Illustration de Minetarō Mochizuki

La relation de ces années-là passe, chez Mizuki, Shimazaki ou Ishida, par la mise en contexte de la Guerre de la Grande Asie orientale. Un Japon simultanément isolationniste et expansionniste, dans le déni des influences régionales ou transpacifiques. Ira Ishida choisit de personnifier ces interdépendances en Takeshi Tokita, un métis adolescent, américain de père, qui revient au Japon, le pays maternel, suite aux mesures explicitement anti-asiatiques des États-Unis.

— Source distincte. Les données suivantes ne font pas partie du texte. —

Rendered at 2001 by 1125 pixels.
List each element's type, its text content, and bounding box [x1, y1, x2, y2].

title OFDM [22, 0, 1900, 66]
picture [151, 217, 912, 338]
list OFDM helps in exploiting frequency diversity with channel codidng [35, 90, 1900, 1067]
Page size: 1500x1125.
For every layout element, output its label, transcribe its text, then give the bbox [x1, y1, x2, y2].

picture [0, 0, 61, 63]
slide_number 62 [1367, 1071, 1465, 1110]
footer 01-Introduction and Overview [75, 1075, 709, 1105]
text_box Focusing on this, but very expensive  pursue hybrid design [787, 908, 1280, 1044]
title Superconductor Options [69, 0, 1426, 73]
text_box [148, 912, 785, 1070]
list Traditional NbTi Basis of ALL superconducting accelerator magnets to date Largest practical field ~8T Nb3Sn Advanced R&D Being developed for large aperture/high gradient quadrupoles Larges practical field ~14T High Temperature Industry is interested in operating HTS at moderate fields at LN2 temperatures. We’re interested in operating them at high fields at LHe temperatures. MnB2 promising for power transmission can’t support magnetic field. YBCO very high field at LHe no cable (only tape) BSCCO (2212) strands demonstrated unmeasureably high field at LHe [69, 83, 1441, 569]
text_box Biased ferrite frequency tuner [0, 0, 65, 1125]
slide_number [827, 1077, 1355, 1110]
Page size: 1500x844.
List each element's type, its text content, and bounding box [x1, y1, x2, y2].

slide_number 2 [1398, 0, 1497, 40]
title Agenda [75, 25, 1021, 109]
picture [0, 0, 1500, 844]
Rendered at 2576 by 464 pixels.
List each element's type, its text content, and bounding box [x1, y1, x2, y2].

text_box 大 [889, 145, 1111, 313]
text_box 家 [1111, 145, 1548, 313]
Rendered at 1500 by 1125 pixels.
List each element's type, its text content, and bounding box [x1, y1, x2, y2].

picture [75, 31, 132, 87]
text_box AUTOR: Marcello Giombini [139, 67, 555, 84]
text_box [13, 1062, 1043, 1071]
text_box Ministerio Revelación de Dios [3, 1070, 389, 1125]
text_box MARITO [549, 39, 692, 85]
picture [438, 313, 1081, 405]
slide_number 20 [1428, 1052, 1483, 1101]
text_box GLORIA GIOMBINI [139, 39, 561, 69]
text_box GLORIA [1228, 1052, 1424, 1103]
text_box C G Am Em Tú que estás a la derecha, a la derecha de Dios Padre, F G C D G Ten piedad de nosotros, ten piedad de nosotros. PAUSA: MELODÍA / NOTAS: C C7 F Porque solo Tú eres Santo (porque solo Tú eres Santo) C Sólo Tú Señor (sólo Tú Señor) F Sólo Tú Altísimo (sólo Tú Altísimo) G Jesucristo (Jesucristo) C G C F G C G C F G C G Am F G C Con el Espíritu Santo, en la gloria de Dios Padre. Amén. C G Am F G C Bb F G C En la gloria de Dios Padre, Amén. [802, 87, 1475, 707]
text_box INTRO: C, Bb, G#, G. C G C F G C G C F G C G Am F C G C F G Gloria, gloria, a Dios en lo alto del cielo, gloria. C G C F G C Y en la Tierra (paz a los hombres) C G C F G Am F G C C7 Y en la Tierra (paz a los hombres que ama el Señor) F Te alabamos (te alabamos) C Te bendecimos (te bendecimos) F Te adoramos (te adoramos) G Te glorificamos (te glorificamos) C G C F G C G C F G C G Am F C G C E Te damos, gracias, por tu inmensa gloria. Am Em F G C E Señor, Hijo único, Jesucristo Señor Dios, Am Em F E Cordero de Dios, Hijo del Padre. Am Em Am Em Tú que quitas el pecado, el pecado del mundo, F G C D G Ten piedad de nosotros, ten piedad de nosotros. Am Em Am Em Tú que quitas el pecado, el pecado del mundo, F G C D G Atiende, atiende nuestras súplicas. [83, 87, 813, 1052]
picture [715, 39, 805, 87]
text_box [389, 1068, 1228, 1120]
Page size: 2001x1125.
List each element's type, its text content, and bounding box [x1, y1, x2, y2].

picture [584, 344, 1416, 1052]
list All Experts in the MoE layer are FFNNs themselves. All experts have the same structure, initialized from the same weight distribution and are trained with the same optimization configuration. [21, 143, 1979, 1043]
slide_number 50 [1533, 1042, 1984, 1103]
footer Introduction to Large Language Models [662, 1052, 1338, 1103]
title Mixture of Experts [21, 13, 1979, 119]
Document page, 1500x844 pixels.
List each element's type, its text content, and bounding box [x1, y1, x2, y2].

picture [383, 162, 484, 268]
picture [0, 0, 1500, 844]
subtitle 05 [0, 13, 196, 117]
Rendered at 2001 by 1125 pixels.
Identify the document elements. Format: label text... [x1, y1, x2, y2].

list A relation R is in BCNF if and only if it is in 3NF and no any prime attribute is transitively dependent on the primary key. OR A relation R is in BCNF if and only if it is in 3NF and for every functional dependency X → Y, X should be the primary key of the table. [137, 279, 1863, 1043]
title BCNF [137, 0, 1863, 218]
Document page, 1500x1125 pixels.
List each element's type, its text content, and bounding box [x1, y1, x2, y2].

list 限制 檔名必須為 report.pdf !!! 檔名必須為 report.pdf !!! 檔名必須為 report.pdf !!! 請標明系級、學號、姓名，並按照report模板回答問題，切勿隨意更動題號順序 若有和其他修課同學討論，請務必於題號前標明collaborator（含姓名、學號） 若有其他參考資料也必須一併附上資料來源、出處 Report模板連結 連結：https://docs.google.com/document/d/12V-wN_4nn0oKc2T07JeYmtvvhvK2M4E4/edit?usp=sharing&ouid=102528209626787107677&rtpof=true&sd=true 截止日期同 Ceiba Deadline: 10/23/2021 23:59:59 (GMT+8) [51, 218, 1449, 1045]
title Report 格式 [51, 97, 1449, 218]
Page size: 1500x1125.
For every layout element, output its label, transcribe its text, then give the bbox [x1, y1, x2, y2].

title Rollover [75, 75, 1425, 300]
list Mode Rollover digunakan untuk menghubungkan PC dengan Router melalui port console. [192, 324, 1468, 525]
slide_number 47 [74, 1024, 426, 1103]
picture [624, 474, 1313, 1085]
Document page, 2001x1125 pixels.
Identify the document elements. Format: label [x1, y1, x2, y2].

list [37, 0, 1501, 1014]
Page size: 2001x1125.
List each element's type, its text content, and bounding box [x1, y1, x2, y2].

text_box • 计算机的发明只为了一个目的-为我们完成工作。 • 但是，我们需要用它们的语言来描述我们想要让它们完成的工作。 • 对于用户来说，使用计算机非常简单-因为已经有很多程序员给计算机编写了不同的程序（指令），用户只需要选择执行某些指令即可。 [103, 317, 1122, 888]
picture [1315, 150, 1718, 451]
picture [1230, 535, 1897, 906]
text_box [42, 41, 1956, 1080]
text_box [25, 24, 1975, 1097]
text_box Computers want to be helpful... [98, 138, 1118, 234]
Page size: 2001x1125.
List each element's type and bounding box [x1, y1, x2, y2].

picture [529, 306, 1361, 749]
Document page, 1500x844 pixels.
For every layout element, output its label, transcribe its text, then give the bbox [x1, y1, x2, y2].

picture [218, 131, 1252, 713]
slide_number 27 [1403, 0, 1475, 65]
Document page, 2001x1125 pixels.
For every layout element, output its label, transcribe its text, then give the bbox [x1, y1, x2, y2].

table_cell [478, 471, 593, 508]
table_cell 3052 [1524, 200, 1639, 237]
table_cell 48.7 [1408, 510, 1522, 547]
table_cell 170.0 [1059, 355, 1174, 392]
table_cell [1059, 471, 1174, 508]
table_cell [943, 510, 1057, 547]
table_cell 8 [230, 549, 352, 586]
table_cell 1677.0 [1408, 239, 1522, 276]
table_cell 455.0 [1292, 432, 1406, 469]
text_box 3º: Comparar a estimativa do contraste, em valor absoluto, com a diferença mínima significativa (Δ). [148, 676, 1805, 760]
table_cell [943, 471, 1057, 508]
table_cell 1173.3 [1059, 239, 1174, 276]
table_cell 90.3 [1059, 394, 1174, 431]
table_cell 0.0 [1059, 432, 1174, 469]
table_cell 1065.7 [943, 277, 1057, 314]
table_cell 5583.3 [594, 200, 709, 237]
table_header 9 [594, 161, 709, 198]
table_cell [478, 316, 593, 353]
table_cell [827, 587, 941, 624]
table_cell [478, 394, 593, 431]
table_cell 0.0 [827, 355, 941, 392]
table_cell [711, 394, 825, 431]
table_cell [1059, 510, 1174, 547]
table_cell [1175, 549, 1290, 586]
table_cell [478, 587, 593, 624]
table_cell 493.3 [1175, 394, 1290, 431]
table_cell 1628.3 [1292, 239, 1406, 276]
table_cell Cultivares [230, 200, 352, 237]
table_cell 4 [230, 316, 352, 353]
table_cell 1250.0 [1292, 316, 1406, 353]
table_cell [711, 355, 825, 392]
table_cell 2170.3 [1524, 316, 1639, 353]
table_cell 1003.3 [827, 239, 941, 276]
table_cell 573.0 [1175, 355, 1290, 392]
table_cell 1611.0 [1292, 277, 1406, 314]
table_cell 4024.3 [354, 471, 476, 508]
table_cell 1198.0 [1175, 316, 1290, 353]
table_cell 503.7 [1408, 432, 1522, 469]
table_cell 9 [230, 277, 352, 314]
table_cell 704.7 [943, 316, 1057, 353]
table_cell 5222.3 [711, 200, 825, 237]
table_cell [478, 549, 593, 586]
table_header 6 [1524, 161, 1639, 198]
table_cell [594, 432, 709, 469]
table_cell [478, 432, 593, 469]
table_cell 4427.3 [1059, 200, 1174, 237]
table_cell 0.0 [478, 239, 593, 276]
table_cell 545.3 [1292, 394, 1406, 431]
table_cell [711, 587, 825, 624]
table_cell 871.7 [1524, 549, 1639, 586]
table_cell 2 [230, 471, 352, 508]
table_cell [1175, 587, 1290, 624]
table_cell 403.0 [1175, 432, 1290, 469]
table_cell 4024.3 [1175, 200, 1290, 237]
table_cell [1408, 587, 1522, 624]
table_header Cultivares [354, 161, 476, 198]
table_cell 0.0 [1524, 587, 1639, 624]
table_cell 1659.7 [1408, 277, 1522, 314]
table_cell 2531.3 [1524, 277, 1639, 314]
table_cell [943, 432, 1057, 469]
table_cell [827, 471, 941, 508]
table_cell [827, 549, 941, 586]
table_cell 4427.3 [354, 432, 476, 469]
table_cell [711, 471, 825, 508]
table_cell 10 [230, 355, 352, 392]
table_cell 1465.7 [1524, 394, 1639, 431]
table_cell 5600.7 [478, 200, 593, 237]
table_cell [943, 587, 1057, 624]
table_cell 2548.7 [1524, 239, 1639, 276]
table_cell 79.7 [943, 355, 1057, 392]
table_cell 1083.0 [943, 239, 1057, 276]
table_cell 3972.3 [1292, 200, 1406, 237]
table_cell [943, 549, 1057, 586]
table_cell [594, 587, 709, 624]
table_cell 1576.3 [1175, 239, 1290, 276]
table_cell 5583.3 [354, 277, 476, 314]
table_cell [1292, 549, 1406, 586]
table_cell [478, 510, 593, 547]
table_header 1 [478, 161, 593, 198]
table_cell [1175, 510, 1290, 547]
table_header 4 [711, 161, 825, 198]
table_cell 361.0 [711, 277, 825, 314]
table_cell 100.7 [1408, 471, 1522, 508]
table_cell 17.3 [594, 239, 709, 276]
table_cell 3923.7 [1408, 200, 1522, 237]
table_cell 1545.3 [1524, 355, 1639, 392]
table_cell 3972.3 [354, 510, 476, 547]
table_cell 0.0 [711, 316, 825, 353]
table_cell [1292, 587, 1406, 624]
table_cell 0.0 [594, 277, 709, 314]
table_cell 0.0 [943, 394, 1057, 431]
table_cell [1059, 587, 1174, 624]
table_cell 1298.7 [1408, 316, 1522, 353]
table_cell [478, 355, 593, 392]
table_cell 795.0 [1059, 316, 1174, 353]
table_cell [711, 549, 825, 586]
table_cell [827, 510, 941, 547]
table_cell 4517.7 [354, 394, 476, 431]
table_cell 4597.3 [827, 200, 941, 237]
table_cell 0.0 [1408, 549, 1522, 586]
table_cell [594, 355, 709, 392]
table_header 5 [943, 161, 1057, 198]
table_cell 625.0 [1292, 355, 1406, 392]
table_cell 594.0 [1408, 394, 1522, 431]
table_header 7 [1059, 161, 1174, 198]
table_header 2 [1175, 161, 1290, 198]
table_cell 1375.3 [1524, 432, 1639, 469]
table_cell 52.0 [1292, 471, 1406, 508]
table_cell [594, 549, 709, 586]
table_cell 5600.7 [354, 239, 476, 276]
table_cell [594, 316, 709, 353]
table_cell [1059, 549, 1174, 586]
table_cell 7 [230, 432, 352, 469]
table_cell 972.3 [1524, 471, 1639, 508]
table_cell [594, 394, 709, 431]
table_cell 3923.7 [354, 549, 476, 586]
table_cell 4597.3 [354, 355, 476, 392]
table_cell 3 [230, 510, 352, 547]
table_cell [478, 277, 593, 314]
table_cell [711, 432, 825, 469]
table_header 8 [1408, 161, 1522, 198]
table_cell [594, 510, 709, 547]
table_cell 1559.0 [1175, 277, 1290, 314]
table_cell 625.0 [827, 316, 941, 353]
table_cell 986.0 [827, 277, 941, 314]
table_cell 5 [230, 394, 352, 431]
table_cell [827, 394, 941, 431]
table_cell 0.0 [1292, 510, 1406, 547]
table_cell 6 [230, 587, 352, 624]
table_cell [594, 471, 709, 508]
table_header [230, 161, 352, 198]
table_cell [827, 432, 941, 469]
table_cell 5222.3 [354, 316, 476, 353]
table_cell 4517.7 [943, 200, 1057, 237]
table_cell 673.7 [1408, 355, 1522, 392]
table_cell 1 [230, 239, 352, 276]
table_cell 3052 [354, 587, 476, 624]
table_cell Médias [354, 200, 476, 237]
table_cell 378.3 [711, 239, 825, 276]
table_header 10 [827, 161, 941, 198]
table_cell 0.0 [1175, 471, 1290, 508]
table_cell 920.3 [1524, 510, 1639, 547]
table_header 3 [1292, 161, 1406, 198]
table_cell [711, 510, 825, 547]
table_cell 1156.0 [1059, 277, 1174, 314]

Là où le Japon s'entêtait à faire des États-Unis l'ennemi mortel à abattre, les Américains, eux, lui demeuraient indifférents.

p. 222

De retour à Tokyo, il est regardé avec suspicion, sommé de renier sa nationalité américaine et de cesser toute correspondance avec son père. Dans un Japon acculé, tout est organisé au profit de l'effort de guerre; les écoles sont fermées et les élèves réquisitionnés dans l'industrie.
Roman de formation, L'enfant phoenix idéalise le rôle de Takeshi. En le dotant de superpouvoirs, Ishida peut décrire de manière détaillée les bombardements par les B-29 et les conséquences délétères des engins incendiaires largués. Son rapport sinistre des dégâts attribue aux Américains un bénéfice du doute : connaissaient-ils vraiment les effets d'amplification de leurs frappes sur un bâti essentiellement de bois ?
Les illustrations de Minetarō Mochizuki, à l'inverse de ses détails macabres, évoquent une atmosphère et suggèrent l'ambivalence de Takeshi, comme avec ses dernières chaussures américaines posées avec soin sur un journal local.

Tezuka bombardement

Tezuka Osamu, L'histoire des 3 Adolf

Anéanti, le Japon s'est relevé essentiellement grâce à un appui étasunien, intensifié par la Guerre de Corée. Aussi la critique des destructions américaines est-elle contrebalancée par la mise en évidence d'un fanatisme aveugle du commandement japonais, incapable de protéger son peuple. Takeshi, l'enfant phoenix, même au plus profond de cette nuit d'horreur, accomplit sa mission sans renier son ascendance américaine.